To investigate whether the brain’s dopamine system is involved, the researchers used PET imaging to measure a well-established marker of dopamine neuron integrity in individuals with long COVID and healthy control participants.
The reduced signal indicates a loss of dopamine nerve terminal density, providing direct evidence that dopamine-releasing neurons are injured in long COVID.
The pattern suggests that damage within specific regions of the dopamine system may contribute to distinct neurological symptoms experienced by people with long COVID.
The study also shifts attention beyond inflammation alone and suggests that long COVID should be considered, at least in part, a disorder affecting the brain’s dopamine system.
The researchers suggest that repurposing dopamine precursors or drugs that inhibit dopamine metabolism could represent a promising strategy for treating persistent cognitive and neurological symptoms associated with long COVID.
New brain imaging research has provided the strongest evidence to date that long COVID is associated with injury to the brain’s dopamine system, offering a potential biological explanation for persistent symptoms such as fatigue, slowed movement, lack of motivation, and memory problems.
The study, published in eBioMedicine by researchers at the Centre for Addiction and Mental Health in Canada, used positron emission tomography (PET) imaging to examine dopamine-releasing neurons in people with long COVID. The findings suggest that reduced dopamine nerve terminal density in key brain regions may underlie many of the neurological symptoms experienced by patients and identify a potential therapeutic target for future treatments.
Long COVID is estimated to affect approximately nine million adults in the United States and about 5% of the global population, making it one of the most common chronic conditions to emerge from the COVID-19 pandemic. The condition is characterized by symptoms that persist for at least three months after the initial SARS-CoV-2 infection and commonly includes fatigue, brain fog, memory impairment, and mood changes. Despite its prevalence, there are currently no evidence-based treatments, largely because the biological mechanisms driving these symptoms remain poorly understood.

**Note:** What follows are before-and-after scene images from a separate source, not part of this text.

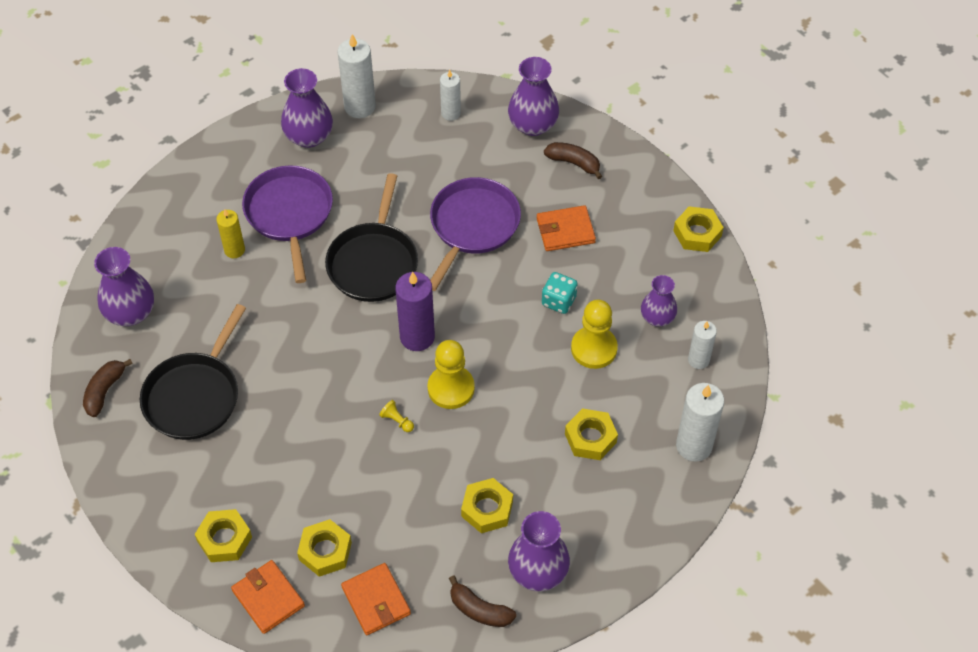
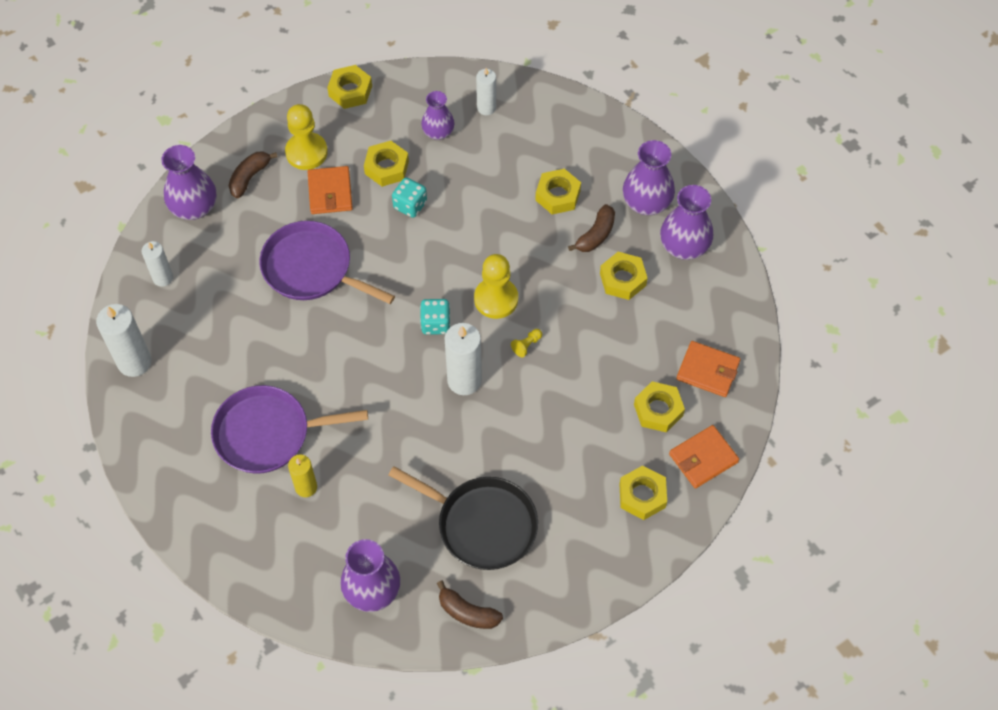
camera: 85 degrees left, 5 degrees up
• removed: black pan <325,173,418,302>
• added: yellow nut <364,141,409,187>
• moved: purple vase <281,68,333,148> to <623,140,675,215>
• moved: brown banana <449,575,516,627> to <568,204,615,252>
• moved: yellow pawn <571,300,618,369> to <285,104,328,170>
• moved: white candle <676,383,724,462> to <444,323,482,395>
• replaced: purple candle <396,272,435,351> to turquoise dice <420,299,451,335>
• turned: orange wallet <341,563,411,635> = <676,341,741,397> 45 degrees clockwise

To investigate whether the brain’s dopamine system is involved, the researchers used PET imaging to measure a well-established marker of dopamine neuron integrity in individuals with long COVID and healthy control participants.
Compared with healthy volunteers, participants with long COVID had significantly lower levels of the dopamine neuron marker throughout the striatum, a brain region that plays a central role in motivation, movement, learning, and cognition. The reduced signal indicates a loss of dopamine nerve terminal density, providing direct evidence that dopamine-releasing neurons are injured in long COVID.
The imaging findings also closely matched patients’ clinical symptoms. Lower dopamine markers in the ventral striatum were associated with greater loss of motivation, reductions in the dorsal putamen correlated with slower movement, and lower marker levels in the caudate were linked to poorer memory performance. The pattern suggests that damage within specific regions of the dopamine system may contribute to distinct neurological symptoms experienced by people with long COVID.
The findings build on the research group’s earlier work demonstrating elevated inflammation in the brains of people with long COVID, particularly in regions rich in dopamine-producing neurons. Because inflammation is known to damage dopamine neurons in other neurological disorders, the new study provides direct evidence that this inflammatory process may be accompanied by measurable injury to the brain’s dopamine system. The close relationship between dopamine neuron loss and symptom severity further strengthens the case that dopamine dysfunction plays a central role in the condition.
The study also shifts attention beyond inflammation alone and suggests that long COVID should be considered, at least in part, a disorder affecting the brain’s dopamine system. That conclusion has important therapeutic implications because several medications already approved for other neurological disorders increase dopamine availability or enhance dopamine signaling. The researchers suggest that repurposing dopamine precursors or drugs that inhibit dopamine metabolism could represent a promising strategy for treating persistent cognitive and neurological symptoms associated with long COVID.
The findings also provide biological evidence supporting the experiences of people living with long COVID, many of whom have struggled for years with debilitating symptoms despite the absence of clear diagnostic markers. By demonstrating measurable injury to dopamine-releasing neurons, the study offers objective evidence that persistent neurological symptoms have a biological basis.
Building on these results, the investigators plan to launch a clinical trial in collaboration with University Health Network to evaluate whether therapies that improve dopamine function can reduce fatigue, improve motivation, and enhance memory in people with long COVID. If successful, the trial could pave the way for one of the first mechanism-based treatment approaches for the condition.